Dienstag, 4. Oktober 2011
Über Deppen-Aussagen, Selbstmord- und andere reizende Wörter
Nein, ich würde natürlich nie schreiben: „Sie sollten einsehen, dass Sie eher einen Verlag finden, wenn Sie meine Posts in diesem Blog lesen. Können Sie das nicht begreifen?“ Modalverben wie können und sollen, aber auch dürfen, mögen, müssen, wollen, sind nämlich manchmal für unseren Beruf lebensgefährlich, weil sie zu Missverständnissen und Blockaden führen können (hier ist können richtig, denn sie müssen das nicht). Unsere Leser werden in Zukunft um unsere Werke einen großen Bogen machen. Nicht ohne Grund werden sie auch Reizwörter oder Selbstmordwörter genannt.

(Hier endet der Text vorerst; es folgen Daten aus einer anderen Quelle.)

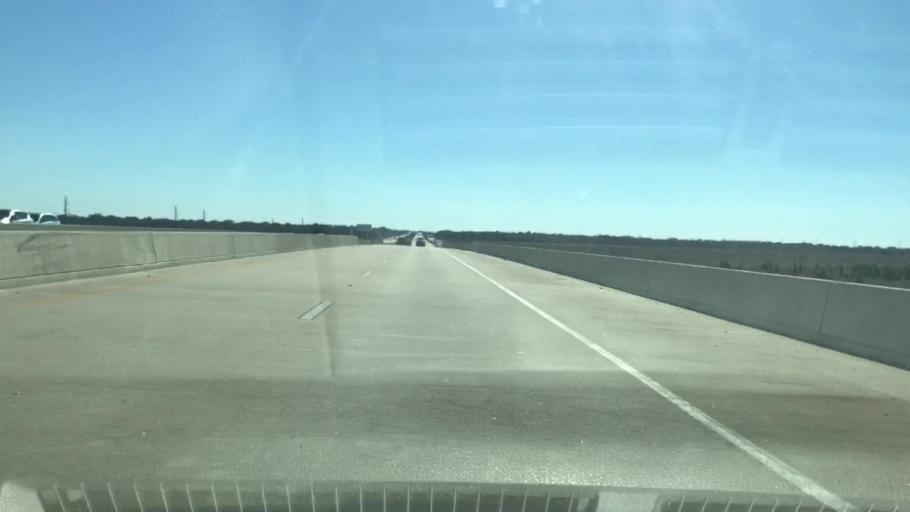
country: US
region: Texas
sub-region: Harris County
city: Cypress
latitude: 29.9782
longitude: -95.7697
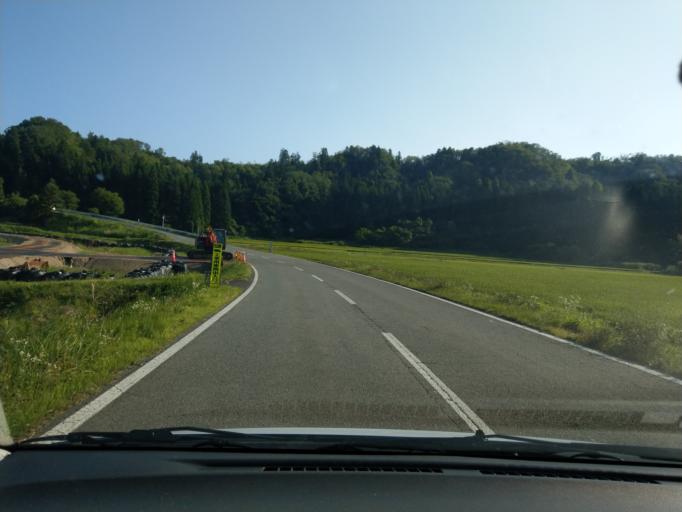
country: JP
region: Akita
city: Akita
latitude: 39.5941
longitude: 140.2329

Denn Ihr Leser verbindet solche Wörter unbewusst mit Gefühlen aus der Kindheit, als er sich gegen Eltern, Lehrer und ältere Geschwister nicht durchsetzen konnte. Er reagiert trotzig oder wird aggressiv, weil er sich angegriffen fühlt. Vor allem fühlt er sich als Trottel, als Depp, weil er in seinem Selbstwertgefühl getroffen wird. Dabei muss dem Sprecher gar nicht bewusst sein, dass er „Du Depp“ in Gedanken mitspricht. (Und nun fügen Sie bitte allen Sentenzen, die ich im folgenden aufführe, ein gedankliches „Du-Depp an“.)
Dazu gehören auch Reizformulierungen oder Du-Depp-Formulierungen wie „Daran darf man noch nicht einmal denken …“, „Das kann man so sagen, aber …“, „Das kann man doch nicht machen …“, „Das hätten Sie doch wissen müssen …“ „Das tut man nicht …“, aber auch „Wie kommen Sie denn auf die Idee? (Du Depp)“, mit denen der Sprecher kundtut, dass er den Stein der Weisen gefunden hat, denn nur er weiß, was erlaubt ist, woran man denken darf usw.
Sie müssen schon entschuldigen, dass ich diese Wörter und Wendungen hier aufführe, aber Sie müssen doch zugeben, dass meine Ausführungen nicht uninteressant sind. Und nun sollten Sie nicht sagen, dass solche Wörter nicht in dieses Schreibtipps-Blog gehören. Wo ich was schreibe, müssen Sie schon mir überlassen. Seien Sie doch vernünftig und akzeptieren Sie das (Sie Depp, können Sie denn meinen Standpunkt nicht verstehen?).
Sie müssen … Sie sollen nicht … Jeder vernünftige Mensch weiß doch, dass er diese Phrasen vermeiden soll. Sie irren, wenn Sie meinen, dass das auf keinen Fall auf Sie zutrifft. Seien Sie ehrlich, Sie haben sie schon tausendmal verwendet. Na hören Sie mal, das ist doch Unsinn, wenn Sie das leugnen. Da sind Sie aber auf dem Holzweg. Merken Sie nicht, dass Sie dummes Zeugs aufführen?
Sie haben mich falsch verstanden …, Ihnen fehlt ja jedes Verständnis …, Man weiß doch …, Alle denken doch so (nur du nicht, du Depp), dürfen, dürfen nicht, das darf man nicht, das geht nicht … Und der kleine Junge steht wieder zitternd vor dem Riesen, der sein Vater ist, und das kleine Mädchen vor dem Lehrer und hört die anderen Kinder kichern.
(Siehe dazu auch http://juttas-schreibtipps.blogspot.com/2006/07/mgen-htte-ich-schon-wollen-aber-drfen.html und http://juttas-schreibtipps.blogspot.com/2006/09/ber-un-wrter.html)
Kerstin Hoffmann – im Netz auch bekannt als PR-Doktor – hat 2012 zum „Jahr der ungewöhnlichen Formulierung“, ernannt, denn: „Weg mit sprachlichen Klischees und gedankenlos übernommenen Floskeln in der Unternehmenskommunikation! Her mit guten Texten, die wirklich herüberbringen, was Sie sagen wollen!“ In dem Zusammenhang hat sie auch zu einer Blogparade aufgerufen, an der ich mich sehr gern beteilige.